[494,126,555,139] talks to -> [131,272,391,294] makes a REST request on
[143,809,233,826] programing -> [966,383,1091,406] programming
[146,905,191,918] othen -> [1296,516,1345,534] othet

==

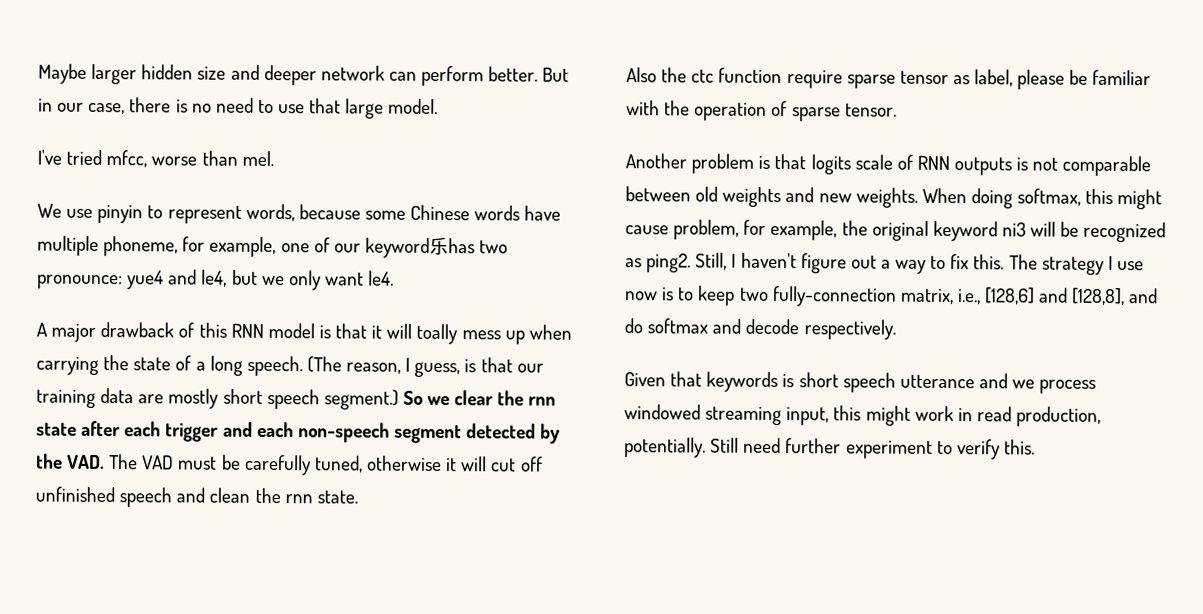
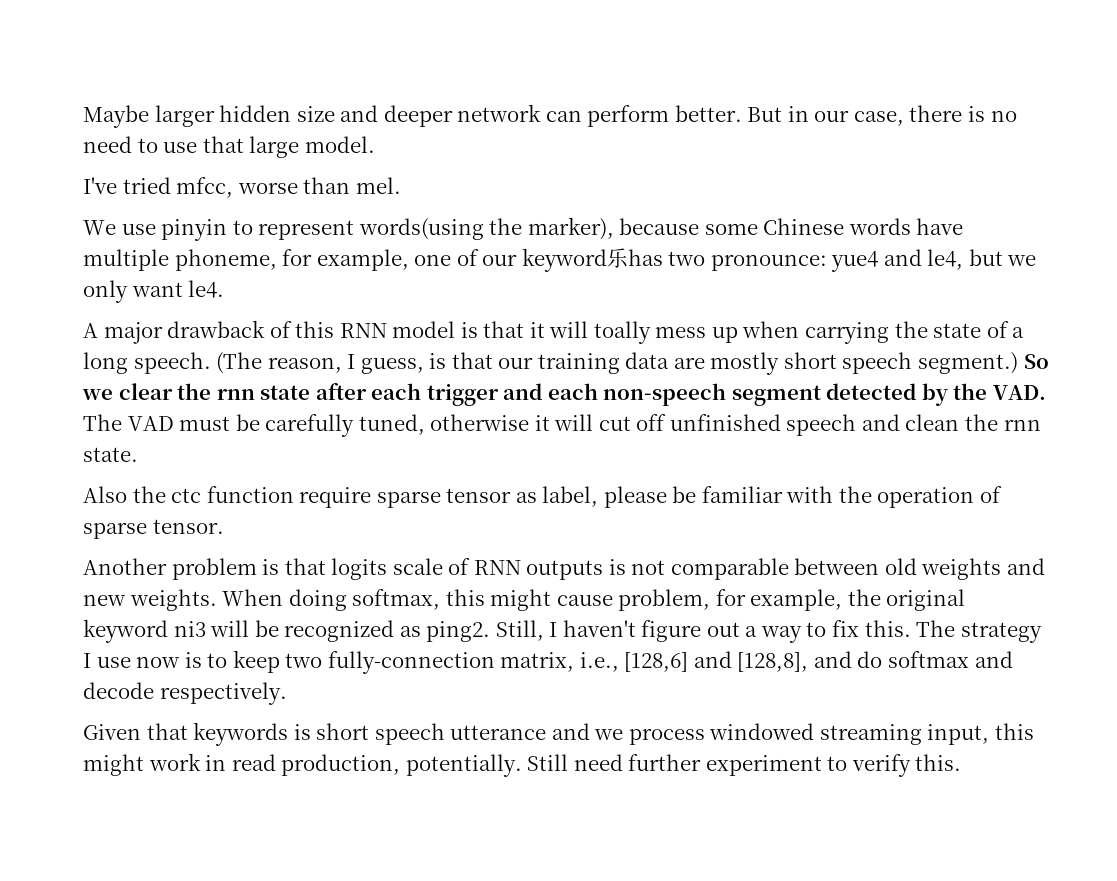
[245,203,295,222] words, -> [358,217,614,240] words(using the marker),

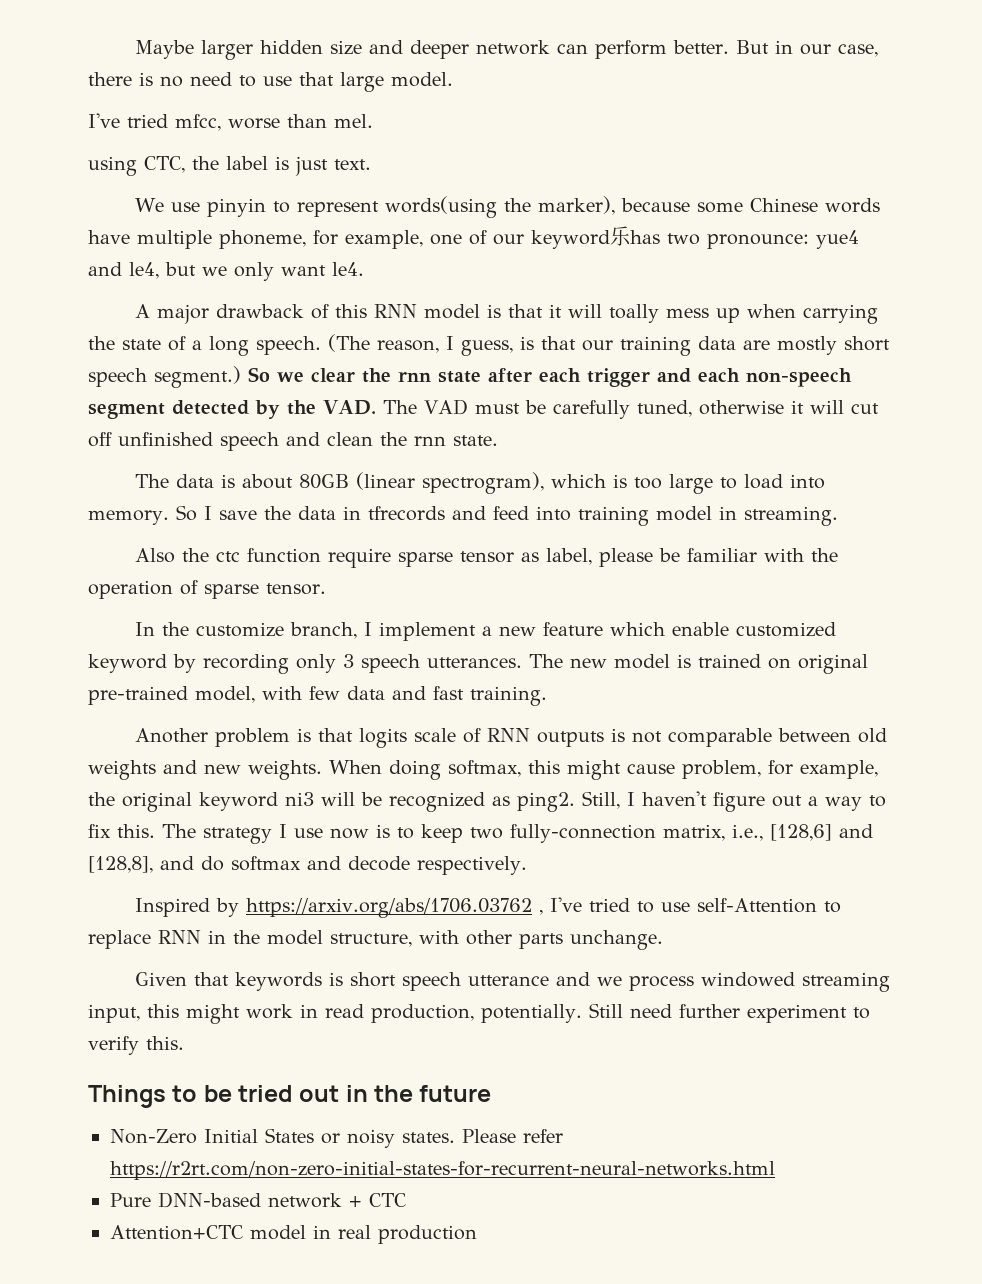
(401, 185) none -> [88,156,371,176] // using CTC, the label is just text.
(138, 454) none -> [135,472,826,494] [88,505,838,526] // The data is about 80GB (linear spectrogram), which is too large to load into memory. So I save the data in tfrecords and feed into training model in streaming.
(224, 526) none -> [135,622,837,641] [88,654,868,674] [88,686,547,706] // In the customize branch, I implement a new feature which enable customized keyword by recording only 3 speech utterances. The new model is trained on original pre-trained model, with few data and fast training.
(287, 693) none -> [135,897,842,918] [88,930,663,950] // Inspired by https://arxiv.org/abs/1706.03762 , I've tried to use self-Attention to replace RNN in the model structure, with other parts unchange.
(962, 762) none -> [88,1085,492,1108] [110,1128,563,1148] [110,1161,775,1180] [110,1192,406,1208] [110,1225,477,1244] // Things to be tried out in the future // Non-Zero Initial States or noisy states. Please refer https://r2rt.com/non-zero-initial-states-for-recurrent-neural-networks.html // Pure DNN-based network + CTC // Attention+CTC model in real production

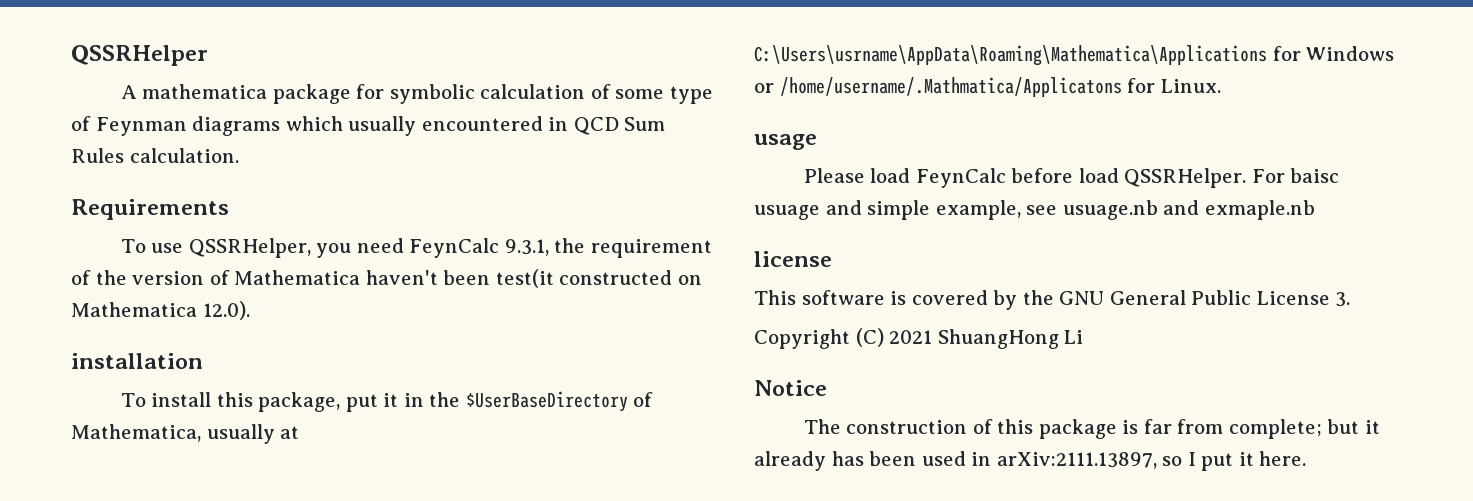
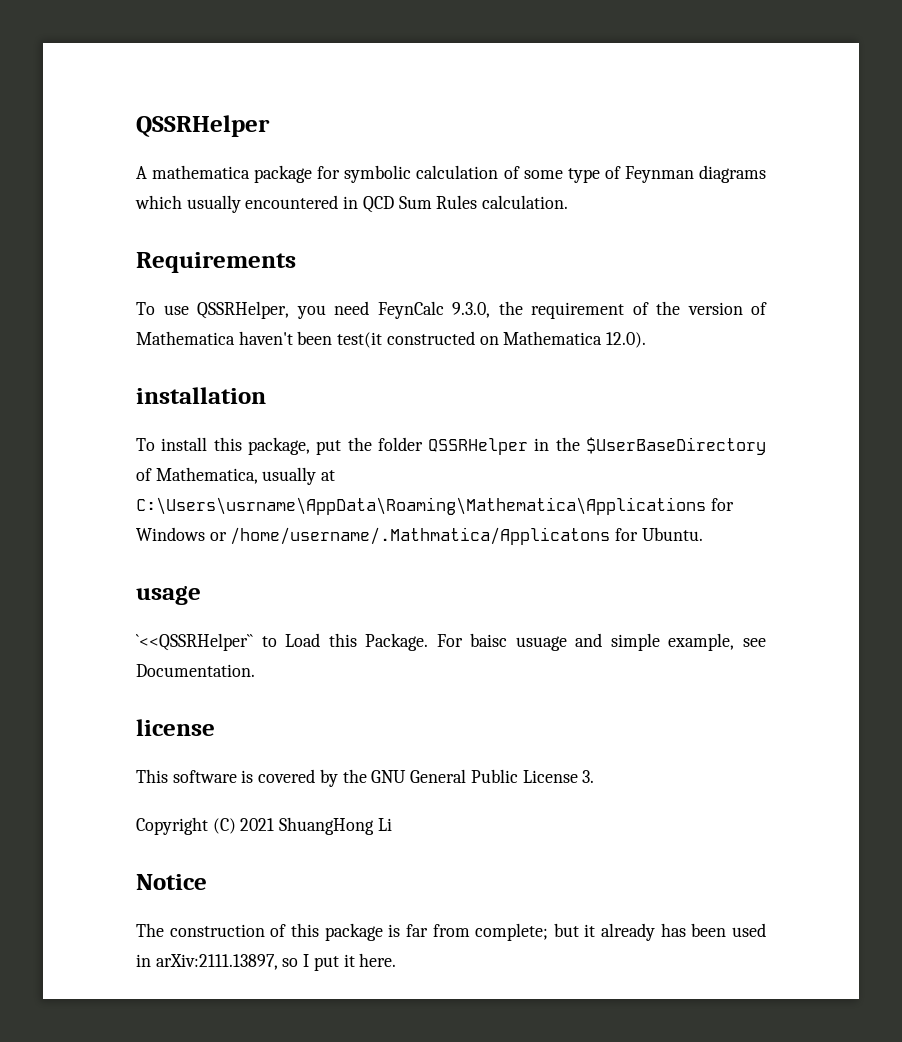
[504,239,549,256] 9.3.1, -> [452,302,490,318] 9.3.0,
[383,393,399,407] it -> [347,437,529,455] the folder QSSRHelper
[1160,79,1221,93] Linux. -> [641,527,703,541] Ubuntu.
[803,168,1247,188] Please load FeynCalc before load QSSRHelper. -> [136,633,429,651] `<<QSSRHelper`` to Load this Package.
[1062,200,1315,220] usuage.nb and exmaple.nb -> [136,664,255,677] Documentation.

What you should do: Using the entries above, extract exactly the span from the line with "[494,126,555,139] talks to" to the line with "[146,905,191,918] othen ->", both lines included; leave out everything else.

Exercise output:
[494,126,555,139] talks to -> [131,272,391,294] makes a REST request on
[143,809,233,826] programing -> [966,383,1091,406] programming
[146,905,191,918] othen -> [1296,516,1345,534] othet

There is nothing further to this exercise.